More on The Roman School
Unknown artist
Mary Magdalene in the desert
Carved basswood panel
H 44 L 31.7 cm × 1
I have no further description, at this time
Sold for €3,828 EUR on June, 2015
Mary Magdalene in the desert, antique carved basswood panel. The saint, penitent kneels in a cave, untied hair, wiping her tears with one hand, holding a whip in the other; a crucifix, books, a skull and the ointment jar are laid on the rock beside her; landscape in the distance by a crevice; cave sheltered by a roof, framed by trees with flowers in the foreground.

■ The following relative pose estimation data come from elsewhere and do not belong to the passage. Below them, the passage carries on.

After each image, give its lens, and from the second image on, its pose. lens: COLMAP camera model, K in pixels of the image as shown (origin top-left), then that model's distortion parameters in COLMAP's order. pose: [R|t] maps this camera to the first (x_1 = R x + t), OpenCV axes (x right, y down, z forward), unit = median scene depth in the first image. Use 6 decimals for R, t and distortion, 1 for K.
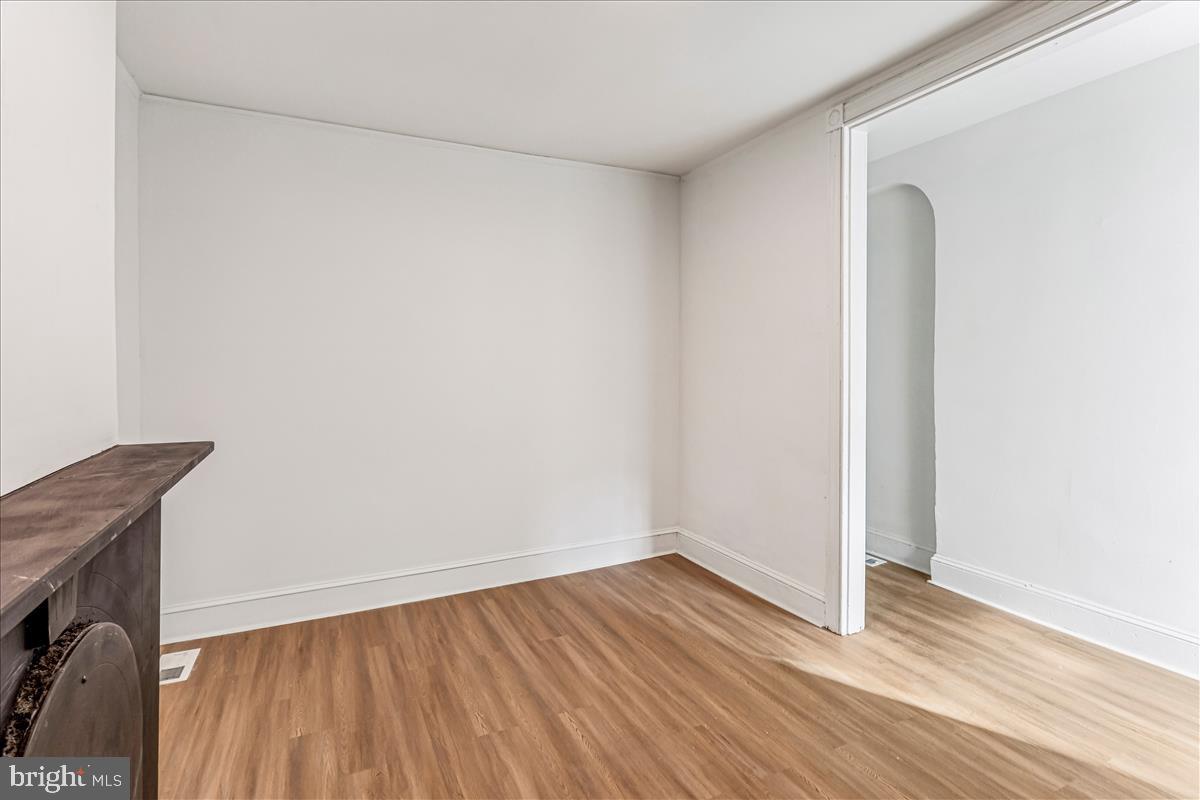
lens RADIAL K [[601.2, 0, 623.7], [0, 601.2, 372.8], [0, 0, 1]] dist [0.000550, 0.001420]
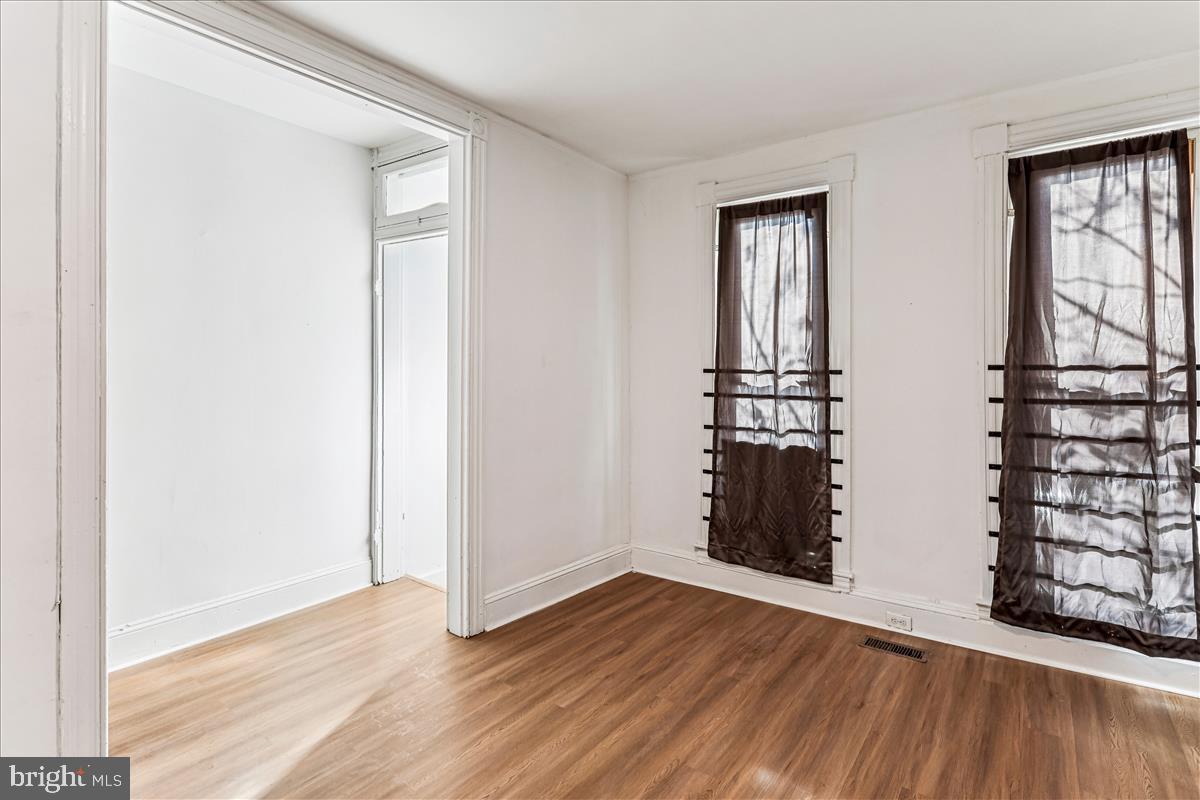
lens RADIAL K [[601.2, 0, 623.7], [0, 601.2, 372.8], [0, 0, 1]] dist [0.000550, 0.001420]
pose [[-0.466687, -0.008986, 0.884377, -0.471769], [0.004444, 0.999912, 0.012504, -0.014843], [-0.884412, 0.009766, -0.466606, 0.896681]]
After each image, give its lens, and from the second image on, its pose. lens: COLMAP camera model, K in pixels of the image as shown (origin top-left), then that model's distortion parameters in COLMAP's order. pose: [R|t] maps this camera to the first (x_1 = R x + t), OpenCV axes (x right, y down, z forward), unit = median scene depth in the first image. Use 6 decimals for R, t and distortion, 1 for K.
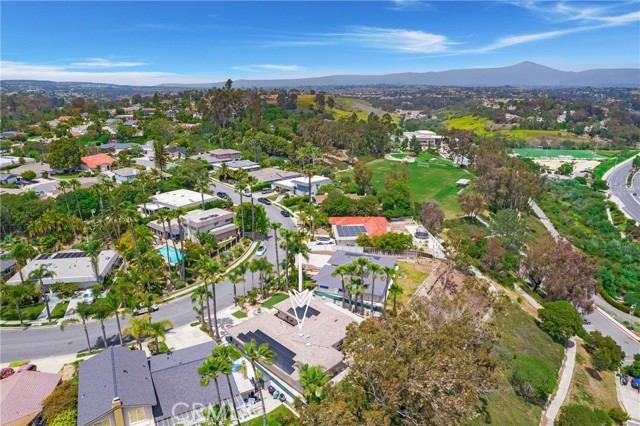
lens RADIAL K [[415.6, 0, 317.3], [0, 415.6, 211.8], [0, 0, 1]] dist [-0.077017, 0.062053]
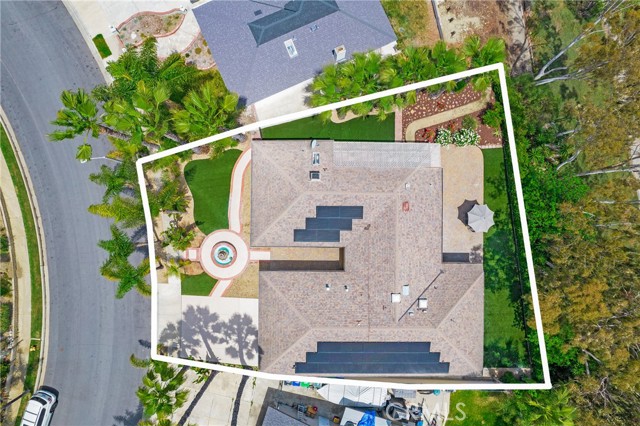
lens RADIAL K [[415.6, 0, 317.3], [0, 415.6, 211.8], [0, 0, 1]] dist [-0.077017, 0.062053]
pose [[0.721341, -0.692577, -0.002102, -0.026685], [0.207597, 0.213321, 0.954671, -0.170082], [-0.660735, -0.689080, 0.297654, 0.735330]]
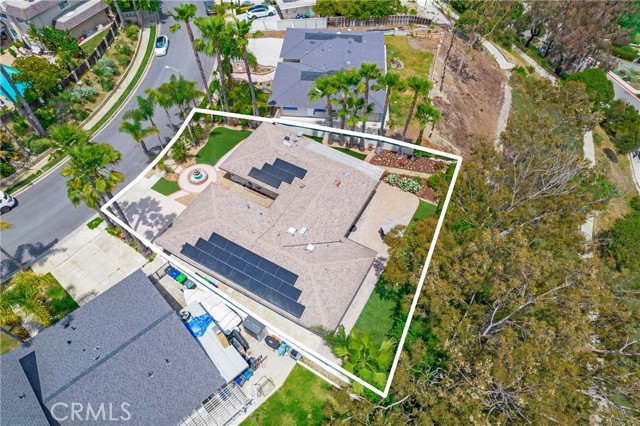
lens RADIAL K [[415.6, 0, 317.3], [0, 415.6, 211.8], [0, 0, 1]] dist [-0.077017, 0.062053]
pose [[0.967089, -0.202577, 0.153953, -0.067342], [0.077734, 0.811374, 0.579335, -0.043374], [-0.242274, -0.548301, 0.800418, 0.402587]]
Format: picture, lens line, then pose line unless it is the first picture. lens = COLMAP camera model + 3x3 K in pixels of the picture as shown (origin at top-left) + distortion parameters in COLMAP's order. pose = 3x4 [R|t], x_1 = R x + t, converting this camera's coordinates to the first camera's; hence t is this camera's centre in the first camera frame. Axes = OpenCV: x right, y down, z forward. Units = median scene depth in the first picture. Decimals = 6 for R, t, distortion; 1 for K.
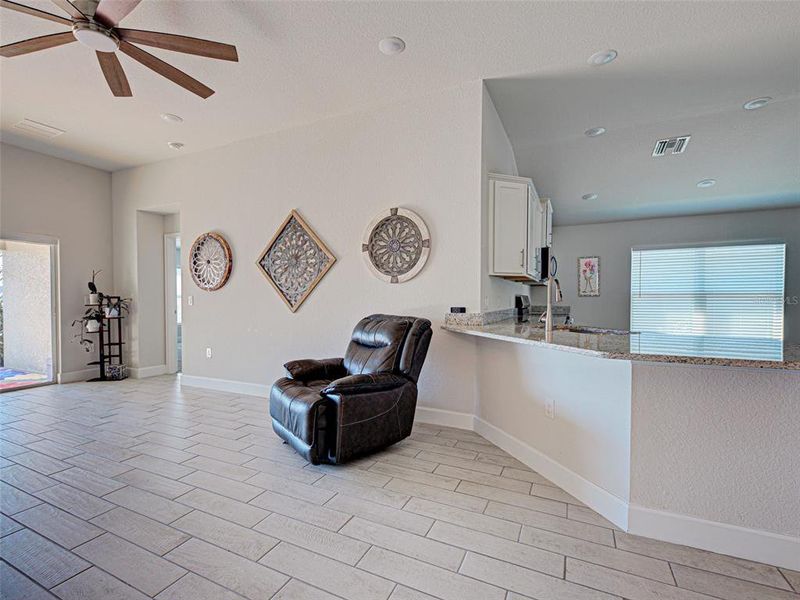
lens RADIAL K [[370.2, 0, 393.2], [0, 370.2, 303.6], [0, 0, 1]] dist [0.007149, -0.003559]
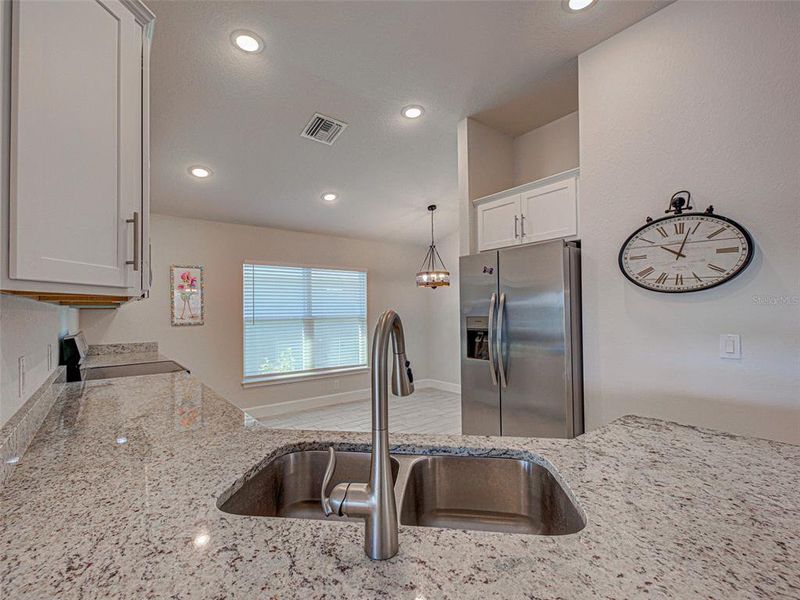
lens RADIAL K [[370.2, 0, 396.8], [0, 370.2, 305.3], [0, 0, 1]] dist [0.007149, -0.003559]
pose [[0.438993, 0.008376, 0.898452, 0.164873], [0.025643, 0.999432, -0.021846, -0.054897], [-0.898125, 0.032629, 0.438529, 0.658739]]
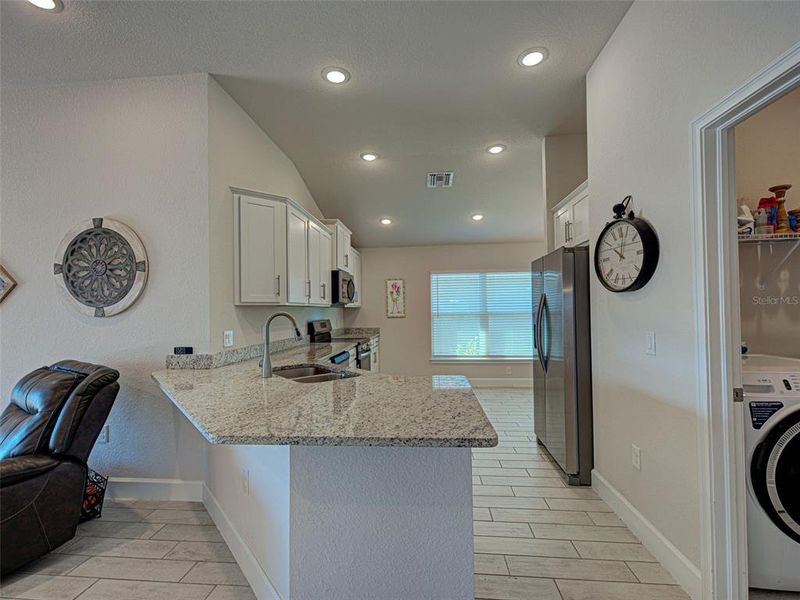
lens RADIAL K [[370.2, 0, 394.1], [0, 370.2, 301.5], [0, 0, 1]] dist [0.007149, -0.003559]
pose [[0.937116, -0.007234, 0.348943, 0.299367], [0.021698, 0.999059, -0.037561, -0.044962], [-0.348343, 0.042770, 0.936391, 0.079811]]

Style of this panel, deeply worked, can attach the so-called school of sculpture of the Danube. Place aucadre devolved natural scene with tree trunks visible roots, rocks, a rugged surface is a predominant effect and plays an essential role in the representation of the subject. The sculptor has built a "window" into the natural environment of the sant, half-opening into a distant landscape.
Many painters, printmakers and sculptors of the Danube Region, were followers of the master of Regensburg, and were left free rein to their imagination by giving this invasive vegetation presence. The fantastic character that the works of this school give nature later inspired the German Romantics. More on this work
Thank you, Henry, for an interesting art history article.
ReplyDeleteThank you. Glad your enjoyed!